Among the many types of responsibilities for caregivers, there are three I wish to address here: those that are clearly medical, those that clearly address personal needs and those in the gray area in between. First, let’s consider the three categories. Physicians, nurses and other clinicians, most often assume medical responsibilities but, under special circumstances, the patient or caregiver may take over, at least temporarily. The responsibility for personal needs, such as bathing and feeding, is almost entirely assumed by the patient or the caregiver, except when the patient occupies a bed in hospital or nursing home. The gray area of responsibility is the main focus of this piece. Examples include the administration of insulin by injection, taking the pulse and blood pressure, and so on.
My prediction is that with increasing speed we will see a shift in the number of responsibilities from the medical arena and health care professionals through the gray zone to caregivers to attend simply as personal needs. Healthplans will be covering fewer and fewer benefits. That is, medical responsibility – as defined by those paying for them as benefits – will be more and more circumscribed.
When I graduated medical school in June 1966, I considered it one of my primary responsibilities to characterize almost any need a patient had as being appropriately covered as a benefit under the patient’s
healthplan. Physicians were essentially able to establish medical necessity by declaration. Another way to look at it is that I participated in an American cultural and social movement to medicate essentially all the needs of patients. If the patient had a need, we construed it as representing a medical necessity.
I cannot pretend to know all of the reasons for such an approach on a national scale. But, I do know it was there and that I was an enthusiastic participant, a part of the apparent triumph of the downtrodden over corporate America. However, medical advancement had other origins as well, including an increasing emphasis on public health and preventive medicine. What you ate became a medical matter. Cigarette smoking became a medical matter. Jogging and other exercise became a medical matter. Automobile seatbelts became a medical matter. Within a short period of time – perhaps a decade – every activity had a medical basis and history in America. This was good for many people. The notion was that anything that had to do with health, well-being and normal functioning was “medical” and therefore a covered healthplan benefit.
With the widespread adoption of the managed care mentality, putting a premium on minimizing expenditures, one option for doing so became paramount: declaring that a particular need or consequent service no longer is considered to be “medical.” For example, mental health disorders were declared totally separate in terms of medical decision-making and financial responsibilities of
healthplans. If your heart is sick, they’ll spend thousands and thousands of dollars. If your brain is sick, maybe you only receive a few hundred dollars. Why? Who made these decisions, and under what authority?

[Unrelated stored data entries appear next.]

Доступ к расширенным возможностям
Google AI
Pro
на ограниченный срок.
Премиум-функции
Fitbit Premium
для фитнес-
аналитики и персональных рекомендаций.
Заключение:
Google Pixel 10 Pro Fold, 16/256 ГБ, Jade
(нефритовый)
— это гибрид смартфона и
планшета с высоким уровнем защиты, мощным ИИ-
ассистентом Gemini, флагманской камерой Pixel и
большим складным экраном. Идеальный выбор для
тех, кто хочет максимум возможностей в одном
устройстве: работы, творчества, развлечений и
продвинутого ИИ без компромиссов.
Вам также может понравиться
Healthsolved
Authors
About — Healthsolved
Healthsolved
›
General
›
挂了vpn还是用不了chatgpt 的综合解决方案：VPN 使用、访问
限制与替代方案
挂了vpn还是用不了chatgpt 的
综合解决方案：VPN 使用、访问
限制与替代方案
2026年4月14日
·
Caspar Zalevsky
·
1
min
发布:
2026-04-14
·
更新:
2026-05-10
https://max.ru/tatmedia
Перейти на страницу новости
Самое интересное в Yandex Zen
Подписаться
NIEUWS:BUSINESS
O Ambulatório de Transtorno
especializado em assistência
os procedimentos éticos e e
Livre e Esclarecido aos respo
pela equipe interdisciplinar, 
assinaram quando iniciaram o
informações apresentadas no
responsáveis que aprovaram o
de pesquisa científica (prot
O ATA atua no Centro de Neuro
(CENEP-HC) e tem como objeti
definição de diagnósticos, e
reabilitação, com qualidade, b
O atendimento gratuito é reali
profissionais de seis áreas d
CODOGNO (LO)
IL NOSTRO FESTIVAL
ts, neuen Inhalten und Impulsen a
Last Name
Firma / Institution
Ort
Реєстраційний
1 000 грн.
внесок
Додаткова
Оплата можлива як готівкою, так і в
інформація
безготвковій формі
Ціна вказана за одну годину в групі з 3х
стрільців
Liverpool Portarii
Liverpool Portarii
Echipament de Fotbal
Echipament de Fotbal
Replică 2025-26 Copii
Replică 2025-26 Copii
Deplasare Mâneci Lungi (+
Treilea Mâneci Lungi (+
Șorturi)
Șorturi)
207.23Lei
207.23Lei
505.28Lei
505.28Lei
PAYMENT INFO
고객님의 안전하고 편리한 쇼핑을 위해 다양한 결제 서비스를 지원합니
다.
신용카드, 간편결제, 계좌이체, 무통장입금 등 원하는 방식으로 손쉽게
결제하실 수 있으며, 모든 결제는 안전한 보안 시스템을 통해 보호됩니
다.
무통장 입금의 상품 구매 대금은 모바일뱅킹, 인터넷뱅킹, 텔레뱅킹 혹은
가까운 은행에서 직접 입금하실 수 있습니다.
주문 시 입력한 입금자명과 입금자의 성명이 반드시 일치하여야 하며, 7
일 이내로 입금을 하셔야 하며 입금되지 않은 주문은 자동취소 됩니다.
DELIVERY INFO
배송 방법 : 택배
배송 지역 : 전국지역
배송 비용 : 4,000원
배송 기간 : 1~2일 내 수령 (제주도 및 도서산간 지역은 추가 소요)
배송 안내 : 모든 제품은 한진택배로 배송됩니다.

In the meantime, my focus here is on the increasing exclusion of needs and services that could be attended to or provided by caregivers. One of the most important areas of medical consumer contention that I deal with daily is the denial of payment for services because the services can be provided by a caregiver, even though just a few years ago they were almost automatic healthplan benefits. And the pattern will continue with increasing intensity. Healthplans and professional medical groups (who do almost all of the utilization review and denials of healthcare benefits) are becoming looser and looser in their determination that a patient with a stroke has “plateaued” or merely requires “custodial” care. This simply translates into caregivers (if the patient has them) assuming the responsibilities for maintaining the health and well being of the patient.
This trend will continue. Caregivers will assume financial and hands-on responsibility for what in the 60’s, 70’s and early 80’s was provided by
healthplans. Be ready. One of the ways to be ready is to be willing to use organizations with names giving the sense of “Caregivers ‘r’ Us,” allowing for hiring of people to provide the various services that traditional caregivers provide. Such expenses will be outside the realm of medical necessity and benefits. Over the long run, there will be a need for caregivers to choose whether relegation of such expenses to non-reimbursable costs is appropriate or that the medical advancement of such services is most appropriate. Please choose deliberately and choose wisely.